Summers compared China's current rise to what happened in the last century with Russia and Japan. "America's history, in a certain sense, has been one of self-denying prophecy -- a history of alarm and concern, but alarm and concern averted by decisive actions to assure our prosperity," Summers concluded in his EPI go-away speech. "As one former CIA director warned of our largest competitor, that industrial growth rates of 8 or 9 percent per year for a decade would dangerously narrow the gap between our two countries. That was Allen Dulles in 1959 referring to the Soviet Union. And then the Soviet Union collapsed instead.

"The Harvard Business Review of 1990 proclaimed in every issue -- every issue -- in one way or another that the Cold War was over, and that Germany and Japan had won. Now we hear the same thing with respect to China. Predictions of America's decline are as old as the republic. But they perform a crucial function in driving the kind of renewal that is required of each generation of Americans. I submit to you that as long as we're worried about the future, the future will be better."


Quotable:

"I am not one who sees financial collapse on the imminent horizon."
-- Lawrence Summers, December 13, 2010.

"This financial crisis [in 2008] is unlike anything, frankly, I ever expected to see."
-- Lawrence Summers, December 2008, before the National Academies of Sciences' Board on Science, Technology and Economic Policy.

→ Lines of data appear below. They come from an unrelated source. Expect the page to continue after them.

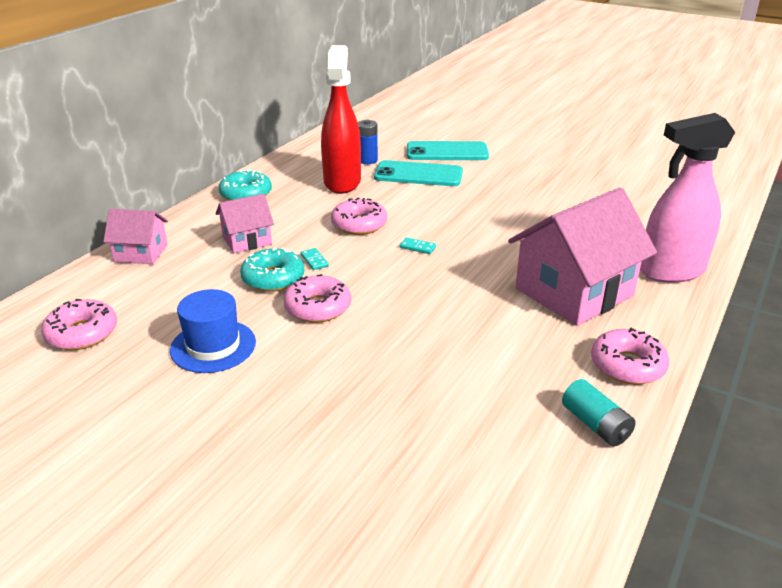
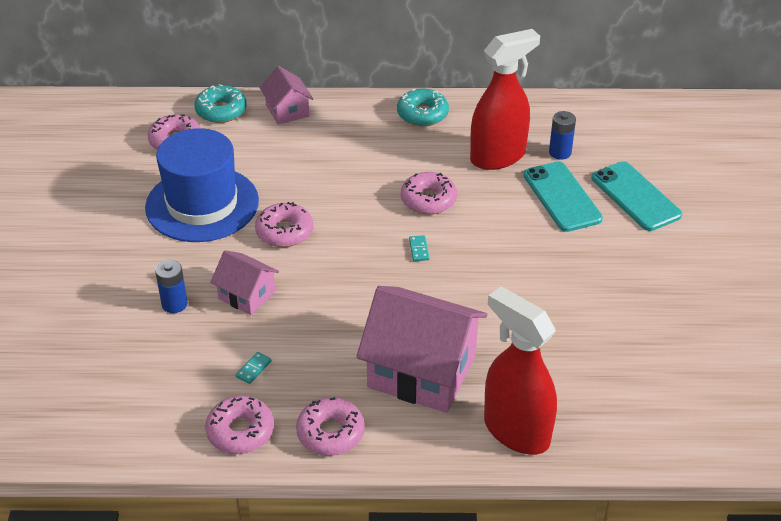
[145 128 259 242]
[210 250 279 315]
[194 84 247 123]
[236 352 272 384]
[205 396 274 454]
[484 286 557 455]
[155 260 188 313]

CNN's Wolf Blitzer interviewed Larry Summers, head of the Obama Administration's Council of Economic Advisors, on February 9, 2009. He was asked how the $787-billion Stimulus Bill would impact employment. Here is Summers's answer:

Summers: "You'll see the effects begin almost immediately. Layoffs that otherwise would have happened in cities in towns to cops and teachers won't happen. You'll see withholding schedules adjusted so that people have more money in their paychecks. You'll see orders go out to new roads, new bridges, new computers for hospitals. You'll start to see better maintenance of schools. So things will happen very, very quickly. The effect will build. The effect will build over time. And Wolf, this is one thing people do have to recognize -- the president inherited a very, very difficult situation, a $1-trillion deficit, an economy that, frankly, was in freefall. And so while there will be clear impacts of this package that one will see almost immediately, we've inherited an economy that was programmed for substantial decline before the president got here."
Blitzer: "So if the president gets what he wants and it looks like he will, at least right now, when do you see economic growth returning as opposed to economic loss? And when do you see job increases per month as opposed to huge job losses in January, almost 600,000 jobs were lost? In other words, when -- what month of this year would you tell us things are going to start to turn around?"
Summers: "There's one thing I'm certain of -- that day will come much sooner with the president's program than it will come without the president's program. But I'm not going to hold out for you the prospect that it is imminent. Perhaps it will be towards the end of the year. Perhaps it will be early next year. Perhaps, if confidence takes hold quickly, it will be somewhat sooner."